New estimates from the World Bank predict that the world financial crisis will produce 6 million new poor people in Latin America this year, triggering a new fear — that, in addition to economic stress, we may see social explosions in some countries.
I heard this fear expressed several times last week in separate interviews from Sao Paulo with former President Fernando Henrique Cardoso of Brazil and former President Alejandro Toledo of Peru, who were presiding over a meeting of more than a dozen former heads of state from the region.
Both agreed that many of Latin America’s current leaders are minimizing the possible impact of the world crisis on the region.
Cardoso, the two-time president of Brazil who started his country’s recovery, told me that few in his nation believe the current government projections that Brazil’s economy will grow by 4 percent this year. Most economists predict 0.8 percent growth.
“The crisis will hit us harder than what the (region’s) presidents are saying,” Cardoso said. “Of course, the presidents who are in power must keep up hopes and boost morale, but I think they are going too far.”

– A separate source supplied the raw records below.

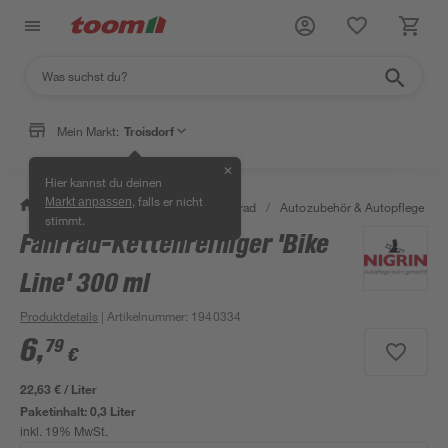
Mein Markt:
Troisdorf
✕
Hier kannst du deinen
, falls er nicht
Markt anpassen
/
Garten & Freizeit
/
Auto & Fahrrad
/
Autozubehör & Autopflege
/
stimmt.
Fahrrad-Kettenreiniger 'Bike
Line' 300 ml
Produktdetails
| Artikelnummer
:
1940334
6
,
79
€
22,63 € / Liter
Paketinhalt:
0,3 Liter
inkl. 19% MwSt.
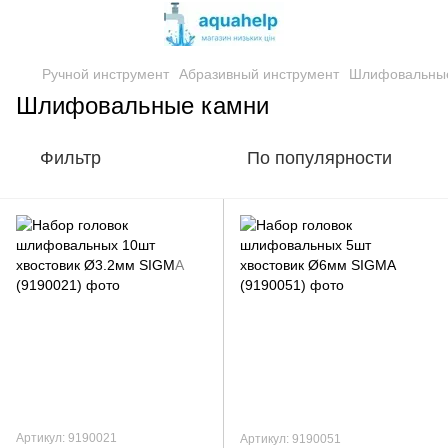
Ручной инструмент
Абразивный инструмент
Шлифовальны
Шлифовальные камни
Фильтр
По популярности
Артикул: 9190021
Артикул: 9190051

While Brazil and several other Latin American countries are better prepared to face the crisis than Eastern European and many Asian nations, partly because they have accumulated more foreign reserves, “to say that the sky is blue when there are clouds all over is dangerous. It’s better to prepare ourselves now, than to regret it later,” Cardoso said.
Toledo criticized Peru’s official projections that the economy will grow by about 5 percent this year.
“I would like to share that optimism, but let’s be careful: Raising exaggerated expectations can be dangerous,” Toledo said. “The fragile middle-classes are falling into poverty, and the poor are falling into extreme poverty. That can lead us into a continent of turmoil, which would scare away investments, stave off economic growth and weaken democratic rule.”
Over the past five years, Latin America has grown by more than 5 percent a year, its longest period of economic prosperity in more than four decades. But with the United States and China — the region’s biggest export markets — falling into recession, Latin America is expected to remain stagnant this year, according to World Bank estimates.
Most independent economists predict regional growth to be between 1 percent and a contraction of 1 percent, while some ultra-pessimists, such as the London-based Capital Economics forecasting group, forecast a 4 percent region-wide downturn this year — the biggest decline since the 1930s.
Of the estimated 6 million new poor, 4 million will be former middle-class urban workers who will lose their jobs in the automobile, textile and other export industries, according to World Bank estimates. The remaining 2 million will be people who would have moved up to the middle class if the crisis had not hit the region.
Since the former middle-class workers who are likely to join the ranks of the poor tend to be more organized — either because of union membership or political affiliations — than other sectors of society, they are more likely to stage protests, say those who fear possible social upheavals in the region.
And while President Barack Obama and several leaders of crisis-ridden rich countries enjoy high popularity rates, many Latin American leaders are losing popularity.
I asked senior World Bank economist Marcelo Giugale if he feared a social explosion in the region.
“It’s avoidable,” Giugale said. “Latin American countries could easily pay for more and better services for the poor by eliminating ‘universal subsidies’ for water, gasoline and college education whose biggest beneficiaries are upper-middle class and rich people.”
Recent World Bank studies show that Venezuela, for instance, spends $12 billion a year subsidizing gasoline prices, even when 44 percent of that subsidy goes to the richest 20 percent of the population. Mexico spends $7.6 billion a year to pay for universal free college tuition, much of it goes to the upper-middle classes.
My opinion: It’s time for Latin American leaders to be more upfront about their countries’ reality, and to use the opportunity to do things such as slashing subsidies to the rich, reducing military spending and making labor laws more flexible to encourage creation of new jobs. Otherwise, if the crisis goes on, speculation about political instability could become a reality.